Tethered balloon measurements of biogenic VOCs in the atmospheric boundary layer
Published Web Locationhttps://doi.org/10.1016/s1352-2310(98)00302-1
Biogenic volatile organic compounds (BVOCs) were measured on tethered balloon platforms in 11 deployments between 1985 and 1996. A series of balloon sampling packages have been used to describe boundary layer dynamics, BVOC distribution, chemical transformations of BVOCs, and to estimate BVOC emission rates from terrestrial vegetation.

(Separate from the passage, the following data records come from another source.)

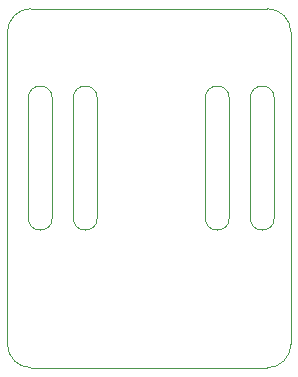
<source format=gbr>
%TF.GenerationSoftware,KiCad,Pcbnew,(5.1.9)-1*%
%TF.CreationDate,2022-05-31T00:47:08+01:00*%
%TF.ProjectId,board,626f6172-642e-46b6-9963-61645f706362,rev?*%
%TF.SameCoordinates,Original*%
%TF.FileFunction,Profile,NP*%
%FSLAX46Y46*%
G04 Gerber Fmt 4.6, Leading zero omitted, Abs format (unit mm)*
G04 Created by KiCad (PCBNEW (5.1.9)-1) date 2022-05-31 00:47:08*
%MOMM*%
%LPD*%
G01*
G04 APERTURE LIST*
%TA.AperFunction,Profile*%
%ADD10C,0.050000*%
%TD*%
G04 APERTURE END LIST*
D10*
X124596000Y-102376000D02*
X124600000Y-128778000D01*
X119380000Y-107950000D02*
G75*
G03*
X117348000Y-107950000I-1016000J0D01*
G01*
X117348000Y-107950000D02*
X117348000Y-118110000D01*
X119380000Y-118110000D02*
X119380000Y-107950000D01*
X117348000Y-118110000D02*
G75*
G03*
X119380000Y-118110000I1016000J0D01*
G01*
X121158000Y-118110000D02*
G75*
G03*
X123190000Y-118110000I1016000J0D01*
G01*
X123190000Y-107950000D02*
G75*
G03*
X121158000Y-107950000I-1016000J0D01*
G01*
X123190000Y-118110000D02*
X123190000Y-107950000D01*
X121158000Y-107950000D02*
X121158000Y-118110000D01*
X102362000Y-118110000D02*
G75*
G03*
X104394000Y-118110000I1016000J0D01*
G01*
X104394000Y-107950000D02*
G75*
G03*
X102362000Y-107950000I-1016000J0D01*
G01*
X104394000Y-118110000D02*
X104394000Y-107950000D01*
X102362000Y-107950000D02*
X102362000Y-118110000D01*
X108204000Y-118110000D02*
X108204000Y-107950000D01*
X106172000Y-107950000D02*
X106172000Y-118110000D01*
X106172000Y-118110000D02*
G75*
G03*
X108204000Y-118110000I1016000J0D01*
G01*
X108204000Y-107950000D02*
G75*
G03*
X106172000Y-107950000I-1016000J0D01*
G01*
X102596000Y-100376000D02*
X122596000Y-100376000D01*
X102596000Y-130778000D02*
X122600000Y-130778000D01*
X100596000Y-128778000D02*
X100596000Y-102376000D01*
X124600000Y-128778000D02*
G75*
G02*
X122600000Y-130778000I-2000000J0D01*
G01*
X122596000Y-100376000D02*
G75*
G02*
X124596000Y-102376000I0J-2000000D01*
G01*
X100596000Y-102376000D02*
G75*
G02*
X102596000Y-100376000I2000000J0D01*
G01*
X102596000Y-130778000D02*
G75*
G02*
X100596000Y-128778000I0J2000000D01*
G01*
M02*

</source>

Measurements indicated a slow decrease of concentration for BVOCs with altitude in the mixed layer when sampling times were greater than average convective turnover time; surface layer concentrations were more variable because of proximity to various emission sources in the smaller surface layer footprint. Mixed layer concentrations of isoprene remained fairly constant in the middle of the day, in contrast to canopy-level isoprene concentrations, which continued to increase until early evening. Daytime emissions, which increase with temperature and light, appear to be balanced by changes in entrainment and oxidation. Daytime measurements of methacrolein and methyl vinyl ketone, reaction products of the atmospheric oxidation of isoprene, showed fairly constant ratio to each other with altitude throughout the mixed layer. BVOC emission flux estimates using balloon measurements and from the extrapolation of leaf level emissions to the landscape scale were in good agreement.